-- What the task requires --
In the items below, format the lines from the one containing "### **Анимации:**" through the one containing "- **Тени** - для кнопок при наведении" as a numbered list, one line per entry, with blank lines omitted.

START Data for review

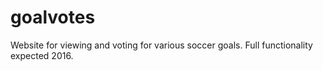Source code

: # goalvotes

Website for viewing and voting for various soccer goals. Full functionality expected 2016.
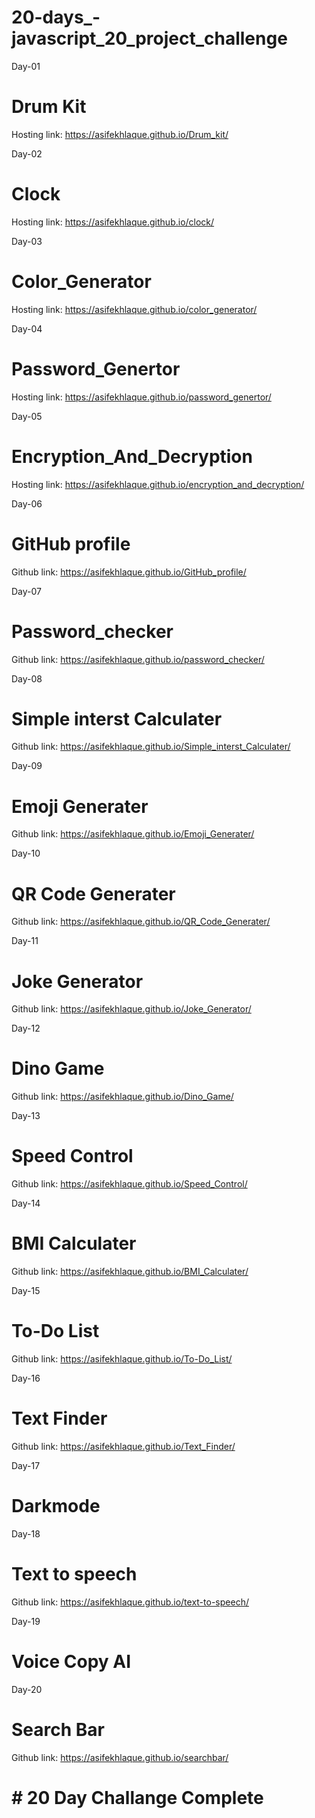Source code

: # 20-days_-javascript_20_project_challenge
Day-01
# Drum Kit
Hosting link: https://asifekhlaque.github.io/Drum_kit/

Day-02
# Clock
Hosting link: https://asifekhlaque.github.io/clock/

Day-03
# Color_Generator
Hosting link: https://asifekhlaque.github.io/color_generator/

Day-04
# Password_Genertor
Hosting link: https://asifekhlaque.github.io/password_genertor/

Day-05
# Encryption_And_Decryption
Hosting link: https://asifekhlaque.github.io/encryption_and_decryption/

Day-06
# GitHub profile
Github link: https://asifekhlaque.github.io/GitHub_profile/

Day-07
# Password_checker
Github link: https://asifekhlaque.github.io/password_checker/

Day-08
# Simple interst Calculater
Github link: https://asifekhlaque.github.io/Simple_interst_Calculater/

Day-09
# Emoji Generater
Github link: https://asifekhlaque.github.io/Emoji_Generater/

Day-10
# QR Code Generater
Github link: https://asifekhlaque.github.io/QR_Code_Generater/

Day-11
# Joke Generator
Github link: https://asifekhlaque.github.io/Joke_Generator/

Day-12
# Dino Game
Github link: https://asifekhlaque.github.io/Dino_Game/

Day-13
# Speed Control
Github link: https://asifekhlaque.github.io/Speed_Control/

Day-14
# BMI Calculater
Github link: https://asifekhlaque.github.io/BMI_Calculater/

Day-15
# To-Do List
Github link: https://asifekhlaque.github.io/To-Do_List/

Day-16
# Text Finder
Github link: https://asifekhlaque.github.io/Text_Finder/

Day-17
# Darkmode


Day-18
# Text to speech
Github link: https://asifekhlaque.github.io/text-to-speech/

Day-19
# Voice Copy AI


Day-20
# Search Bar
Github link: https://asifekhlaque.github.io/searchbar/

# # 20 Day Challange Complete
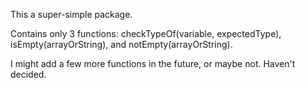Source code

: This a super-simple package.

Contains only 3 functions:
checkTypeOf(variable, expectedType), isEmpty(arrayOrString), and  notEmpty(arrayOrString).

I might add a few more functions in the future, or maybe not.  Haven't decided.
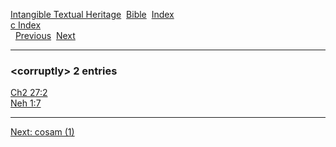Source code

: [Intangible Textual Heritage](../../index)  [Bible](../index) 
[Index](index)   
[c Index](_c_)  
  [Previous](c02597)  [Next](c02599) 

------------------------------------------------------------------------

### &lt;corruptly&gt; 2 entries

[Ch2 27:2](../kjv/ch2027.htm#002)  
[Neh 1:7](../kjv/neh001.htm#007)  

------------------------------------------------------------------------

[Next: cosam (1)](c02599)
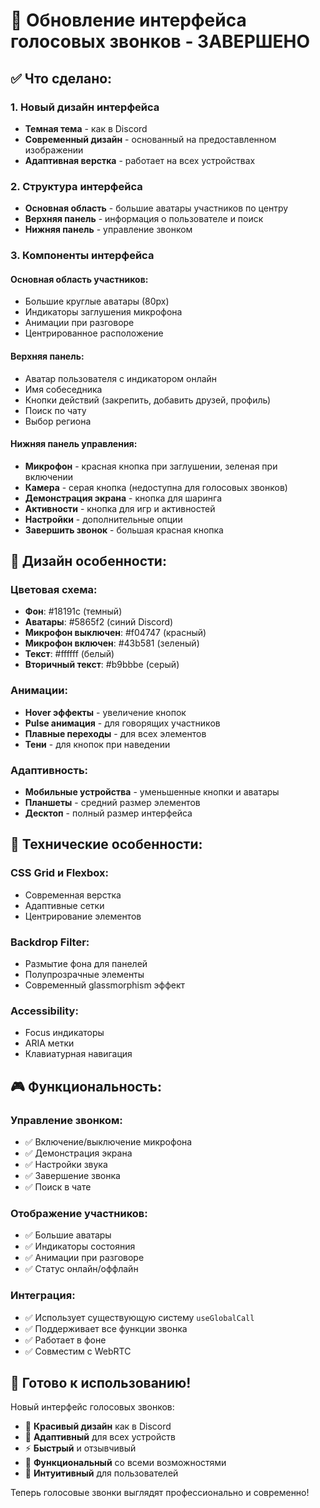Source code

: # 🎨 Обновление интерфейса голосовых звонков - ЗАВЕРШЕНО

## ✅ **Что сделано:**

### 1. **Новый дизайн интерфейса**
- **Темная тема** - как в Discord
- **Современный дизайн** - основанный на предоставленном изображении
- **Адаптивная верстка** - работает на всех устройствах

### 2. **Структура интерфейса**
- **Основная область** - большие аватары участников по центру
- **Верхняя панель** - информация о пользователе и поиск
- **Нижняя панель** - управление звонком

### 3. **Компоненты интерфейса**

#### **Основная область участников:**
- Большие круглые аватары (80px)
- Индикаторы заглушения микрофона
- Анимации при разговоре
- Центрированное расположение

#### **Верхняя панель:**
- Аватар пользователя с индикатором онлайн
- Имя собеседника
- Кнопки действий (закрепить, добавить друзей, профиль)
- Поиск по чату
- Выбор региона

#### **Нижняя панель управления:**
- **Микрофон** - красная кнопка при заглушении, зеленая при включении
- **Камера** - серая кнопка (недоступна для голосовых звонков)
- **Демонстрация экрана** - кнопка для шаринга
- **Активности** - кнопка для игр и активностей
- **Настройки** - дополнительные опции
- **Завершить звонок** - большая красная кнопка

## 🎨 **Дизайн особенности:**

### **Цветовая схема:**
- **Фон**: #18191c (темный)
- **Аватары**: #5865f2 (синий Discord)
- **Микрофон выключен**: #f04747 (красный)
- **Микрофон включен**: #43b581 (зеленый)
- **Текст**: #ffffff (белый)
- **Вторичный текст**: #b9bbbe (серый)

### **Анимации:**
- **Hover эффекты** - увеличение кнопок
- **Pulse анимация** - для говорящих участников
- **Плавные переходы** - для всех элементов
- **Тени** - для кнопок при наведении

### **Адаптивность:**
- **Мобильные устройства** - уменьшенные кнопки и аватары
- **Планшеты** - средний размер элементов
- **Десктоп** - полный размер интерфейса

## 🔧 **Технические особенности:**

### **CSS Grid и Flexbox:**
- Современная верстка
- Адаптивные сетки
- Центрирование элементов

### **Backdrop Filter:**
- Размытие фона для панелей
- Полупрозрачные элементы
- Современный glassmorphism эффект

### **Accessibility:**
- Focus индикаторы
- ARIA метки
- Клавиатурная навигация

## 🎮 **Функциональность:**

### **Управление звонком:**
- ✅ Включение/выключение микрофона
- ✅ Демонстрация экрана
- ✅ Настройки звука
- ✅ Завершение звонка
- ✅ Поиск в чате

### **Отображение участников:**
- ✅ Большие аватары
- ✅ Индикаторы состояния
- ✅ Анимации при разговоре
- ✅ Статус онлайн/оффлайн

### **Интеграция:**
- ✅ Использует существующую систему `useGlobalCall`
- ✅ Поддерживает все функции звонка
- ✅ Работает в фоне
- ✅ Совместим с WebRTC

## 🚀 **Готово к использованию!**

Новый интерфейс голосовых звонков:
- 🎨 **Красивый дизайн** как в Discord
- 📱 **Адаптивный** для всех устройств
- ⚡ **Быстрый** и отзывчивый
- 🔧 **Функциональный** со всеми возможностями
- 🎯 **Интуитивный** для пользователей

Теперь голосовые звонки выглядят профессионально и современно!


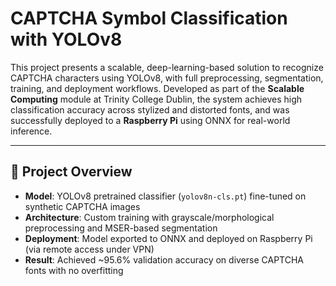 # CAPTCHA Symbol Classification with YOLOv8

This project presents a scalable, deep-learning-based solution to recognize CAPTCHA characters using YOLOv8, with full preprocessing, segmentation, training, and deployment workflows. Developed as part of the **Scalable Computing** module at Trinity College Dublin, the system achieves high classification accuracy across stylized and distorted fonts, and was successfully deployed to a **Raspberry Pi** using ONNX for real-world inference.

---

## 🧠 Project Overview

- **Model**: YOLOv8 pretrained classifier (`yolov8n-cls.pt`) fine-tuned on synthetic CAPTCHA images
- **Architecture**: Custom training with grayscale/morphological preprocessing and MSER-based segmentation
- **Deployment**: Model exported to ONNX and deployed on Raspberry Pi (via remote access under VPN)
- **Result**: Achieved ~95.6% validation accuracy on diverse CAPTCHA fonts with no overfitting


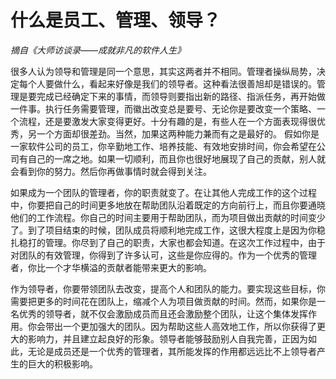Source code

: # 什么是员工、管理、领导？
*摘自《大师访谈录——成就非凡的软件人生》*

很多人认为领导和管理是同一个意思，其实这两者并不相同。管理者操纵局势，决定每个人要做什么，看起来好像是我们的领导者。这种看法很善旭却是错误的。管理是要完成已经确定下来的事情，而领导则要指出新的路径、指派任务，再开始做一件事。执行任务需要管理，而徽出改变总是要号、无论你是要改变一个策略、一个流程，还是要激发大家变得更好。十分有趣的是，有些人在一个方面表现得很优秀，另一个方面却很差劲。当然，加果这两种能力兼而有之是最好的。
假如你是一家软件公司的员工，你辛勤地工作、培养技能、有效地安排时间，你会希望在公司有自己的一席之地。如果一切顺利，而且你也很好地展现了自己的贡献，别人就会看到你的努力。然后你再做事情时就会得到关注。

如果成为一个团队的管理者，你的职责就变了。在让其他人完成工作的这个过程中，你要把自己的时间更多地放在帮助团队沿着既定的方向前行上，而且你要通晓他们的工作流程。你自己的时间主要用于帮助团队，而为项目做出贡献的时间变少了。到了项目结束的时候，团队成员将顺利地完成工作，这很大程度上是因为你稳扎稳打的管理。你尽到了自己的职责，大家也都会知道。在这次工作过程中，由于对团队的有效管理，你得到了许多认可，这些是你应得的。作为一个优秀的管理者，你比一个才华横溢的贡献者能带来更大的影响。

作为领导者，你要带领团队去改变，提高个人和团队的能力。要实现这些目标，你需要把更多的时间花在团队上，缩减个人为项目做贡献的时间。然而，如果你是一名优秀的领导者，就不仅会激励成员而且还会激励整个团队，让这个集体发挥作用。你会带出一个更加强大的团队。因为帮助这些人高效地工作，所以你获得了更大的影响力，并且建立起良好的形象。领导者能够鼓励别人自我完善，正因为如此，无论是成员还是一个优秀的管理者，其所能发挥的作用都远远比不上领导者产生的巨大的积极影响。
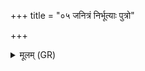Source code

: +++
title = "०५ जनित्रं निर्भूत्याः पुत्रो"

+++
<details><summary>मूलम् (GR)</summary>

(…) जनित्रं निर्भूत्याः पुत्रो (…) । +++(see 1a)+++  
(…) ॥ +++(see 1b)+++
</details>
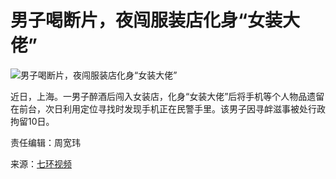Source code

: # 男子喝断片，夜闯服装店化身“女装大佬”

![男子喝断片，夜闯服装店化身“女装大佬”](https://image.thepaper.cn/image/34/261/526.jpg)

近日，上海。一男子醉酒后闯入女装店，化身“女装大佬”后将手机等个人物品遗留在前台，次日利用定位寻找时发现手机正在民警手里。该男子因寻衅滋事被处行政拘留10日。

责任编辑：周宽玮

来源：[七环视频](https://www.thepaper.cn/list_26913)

END Data for review

-- Reply to the exercise --
1. ### **Анимации:**
2. - **Hover эффекты** - увеличение кнопок
3. - **Pulse анимация** - для говорящих участников
4. - **Плавные переходы** - для всех элементов
5. - **Тени** - для кнопок при наведении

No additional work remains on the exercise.